When it came time to profess her vows Saturday morning, there was no doubt Sister Hyeon Lee was ready for the lifelong commitment.
“I am so resolved,” she said with emphasis, to laughter of about 100 friends, family and fellow sisters who had gathered at Caritas Christi in Greensburg to witness the rite of religious profession.
Lee, 51, a native of South Korea, admired the silver ring on her left hand that serves as a physical symbol of those perpetual vows she took as part of Sisters of Charity of Seton Hill. Afterwards, she took photographs with friends, posing in one with several fellow sisters, their ringed hands outstretched toward the camera.
“Life keeps evolving,” she said.
Lee’s interest in potentially becoming a woman religious came while she helped Sisters of Charity of Cincinnati with translation while they were in South Korea for mission work, according to Sisters Barbara Ann Smelko and Mary Norbert Long.

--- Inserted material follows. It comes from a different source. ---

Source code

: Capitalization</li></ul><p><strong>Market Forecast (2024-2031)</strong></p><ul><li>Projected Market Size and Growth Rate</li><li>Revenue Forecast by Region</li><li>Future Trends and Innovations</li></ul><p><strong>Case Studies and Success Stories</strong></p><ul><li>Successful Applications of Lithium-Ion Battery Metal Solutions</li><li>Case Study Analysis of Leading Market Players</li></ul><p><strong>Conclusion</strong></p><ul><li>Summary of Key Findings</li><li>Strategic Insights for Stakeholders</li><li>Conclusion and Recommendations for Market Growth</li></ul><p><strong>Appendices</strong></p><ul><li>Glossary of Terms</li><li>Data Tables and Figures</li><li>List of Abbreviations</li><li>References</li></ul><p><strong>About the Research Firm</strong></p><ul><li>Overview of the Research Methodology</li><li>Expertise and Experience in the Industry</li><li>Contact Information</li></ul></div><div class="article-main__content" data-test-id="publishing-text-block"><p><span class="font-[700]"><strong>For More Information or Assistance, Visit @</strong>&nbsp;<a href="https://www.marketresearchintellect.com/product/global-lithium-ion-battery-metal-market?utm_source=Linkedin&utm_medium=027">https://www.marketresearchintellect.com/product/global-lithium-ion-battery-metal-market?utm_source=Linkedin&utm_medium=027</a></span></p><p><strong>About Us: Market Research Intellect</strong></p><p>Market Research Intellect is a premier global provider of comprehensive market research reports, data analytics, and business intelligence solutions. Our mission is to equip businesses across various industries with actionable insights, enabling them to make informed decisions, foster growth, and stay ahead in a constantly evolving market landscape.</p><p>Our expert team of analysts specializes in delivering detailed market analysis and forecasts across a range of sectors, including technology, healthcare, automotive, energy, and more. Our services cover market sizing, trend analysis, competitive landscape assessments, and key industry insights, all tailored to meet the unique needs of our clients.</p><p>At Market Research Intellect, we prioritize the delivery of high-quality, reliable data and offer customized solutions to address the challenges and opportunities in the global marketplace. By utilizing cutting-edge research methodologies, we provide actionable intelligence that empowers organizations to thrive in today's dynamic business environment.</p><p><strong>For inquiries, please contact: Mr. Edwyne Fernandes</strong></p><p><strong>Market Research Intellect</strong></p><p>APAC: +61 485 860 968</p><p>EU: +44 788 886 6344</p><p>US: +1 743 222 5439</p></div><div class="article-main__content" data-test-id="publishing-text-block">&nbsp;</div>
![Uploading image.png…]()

She approached the Sisters of Charity of Seton Hill in Greensburg because of their connection with a branch of sisters in South Korea.
Over the following six years, Lee’s formation came with the help from nuns who guided her on a religious path, said Long, provincial superior of the United States Province of Sisters of Charity.
“It’s a journey to the ring, and it’s now living the ring,” Smelko said. “There’s no beginning and no ending to the ring, it just goes on.”
Lee’s vows come at a time when fewer women are becoming nuns. The numbers in the U.S. have plummeted from over 180,000 in 1965 to fewer than 35,000 in 2021, according to statistics from Georgetown University’s Center for Applied Research in the Apostolate, the national church retirement office and U.S. Census figures.
Sisters have staffed and run parochial schools and colleges and built hospitals and orphanages. Locally, they were trailblazers in both health care and education.
Saturday was the first time a woman took vows with Sisters of Charity since 2012, Long said. Lee’s vows have boosted morale for her counterparts and represent a coming transformation.
“We pray every day for vocations, for women to come,” Long said.
In her vows, Lee promised chastity, obedience and poverty for life. Monsignor William R. Rathgeb, chaplain at Caritas Christi, welcomed Lee into the sisterhood.